La Thomas Dane Gallery presenta per la prima volta a Napoli la mostra personale dell’artista inglese Bob Law, il fondatore del minimalismo britannico ((22 gennaio 1934 – 17 aprile 2004) ). L’esposizione sarà visitabile gratuitamente fino al 18 dicembre 2021 ed è composta da opere che vanno dal 1950 al 2000.
Bene si prestano gli ambienti rarefatti, puliti e d’altri tempi della T.D. Gallery che contornano ed esaltano i punti di vista essenziali di Law. Per chi non fosse addentro al succitato movimento artistico e si trovasse spaesato di fronte a linee e campiture di colore senza un apparente contenuto di sostanza, diamo brevemente qualche spunto per saperne di più.
Il minimalismo muove i suoi primi passi intorno al 1960 e la corrente più purista è quella americana. Il concetto chiave è semplificare al massimo le forme e la quantità di colori per eliminare tutto il superfluo. Quindi anche lo sforzo creativo si riduce? Nella resa sicuramente, ma è vero anche che questo presuppone una ricerca alle spalle non così ovvia per arrivare a distaccarsi il più possibile da sagome conosciute.
Un ritornare un po’ alle origini e restituire quell’aspetto primitivo in cui poco o nulla si distingue più. Uno stato oggettivo delle cose: una linea, una forma geometrica, colori base, spazi scanditi con rigore.
Per esempio, un castello è formato da più cubi messi insieme e i cubi poi diventano dei quadrati. Non è scontato trasformare questa visione del mondo in un gesto artistico e intuitivo.

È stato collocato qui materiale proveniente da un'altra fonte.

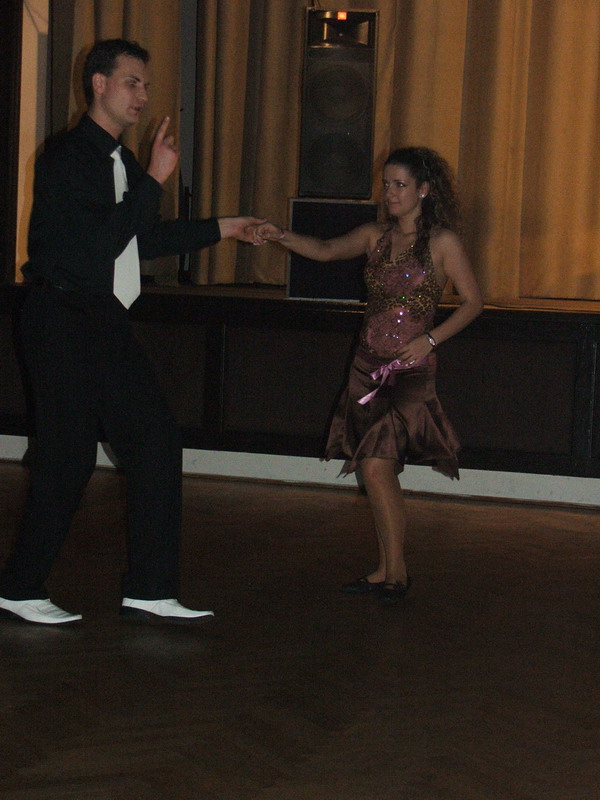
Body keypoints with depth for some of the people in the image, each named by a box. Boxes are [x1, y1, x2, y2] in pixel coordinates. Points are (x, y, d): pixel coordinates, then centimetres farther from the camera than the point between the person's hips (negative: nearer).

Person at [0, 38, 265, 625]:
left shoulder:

In pagina, scorci della mostra nella bella galleria di via Crispi


Con il tempo, anche la luce rientra tra gli elementi “basic” da poter sfruttare e si fanno largo neon e led per giocare con la percezione dell’ambiente circostante, quasi sempre vuoto. Da qui ad arrivare ad influenzare le architetture, il design e la moda il passo è breve, visto anche il contesto scalpitante di novità di quegli anni e del decennio successivo.
Bob Law esplorò svariati ambiti artistici, come la scultura. Tra i pezzi esposti, c’è la reinterpretazione dell’Ultima Cena realizzata in bronzo, in cui il tavolo è contornato dalle 13 sedie vuote degli Apostoli e c’è naturalmente anche quella di Giuda accanto al “trono” di Cristo ma è completamente rotta rispetto alle altre, quale simbolo del tradimento.
Per la pittura, invece, non si distacca dalla ricerca sulla profondità dei toni coloristici come fu anche per Rothko e per altri minimalisti. In una sala campeggia una grande tela rosso ciliegia con un angolo dipinto in verde prato. Questo tipo di opere forzano l’occhio a uno sguardo più duraturo e concentrato per poter coglierne la “vibrazione” del colore, che tecnicamente significa percepire la luminosità rispetto all’opacità e introiettare le emozioni che provoca. I due colori accostati sulla tela sono anche complementari e questo aumenta maggiormente la loro reciproca capacità vibrante.

Fu molto prolifico anche con i disegni, che fanno pensare che non abbia ignorato gli insegnamenti di Kandinsky in merito al tratto “ingenuo” dello scarabocchio, non tanto per il risultato che se ne distacca in quanto a pulizia delle linee, quanto piuttosto per il concetto di indagine sulla forma.

Per concludere, la volontà del minimalismo è quella che poi sfocerà nell’arte concettuale, cioè il voler sottrarre l’opera d’arte ai vincoli formali, in particolare ai canoni estetici, fino ad arrivare a prescindere dall’opera d’arte stessa.
Alla classica domanda “Ma si può ritenere arte questa?” o alla classica affermazione “Potevo farlo anche io!” si contrappone un’unica grande parola che è il motore di trasformazione dell’arte da secoli: IDEA. Riferiamola a una cosa completamente nuova o a una cosa rivista e rivalutata diversamente, l’importante è averne e darle forma. Senza questa, no, non puoi farlo anche tu.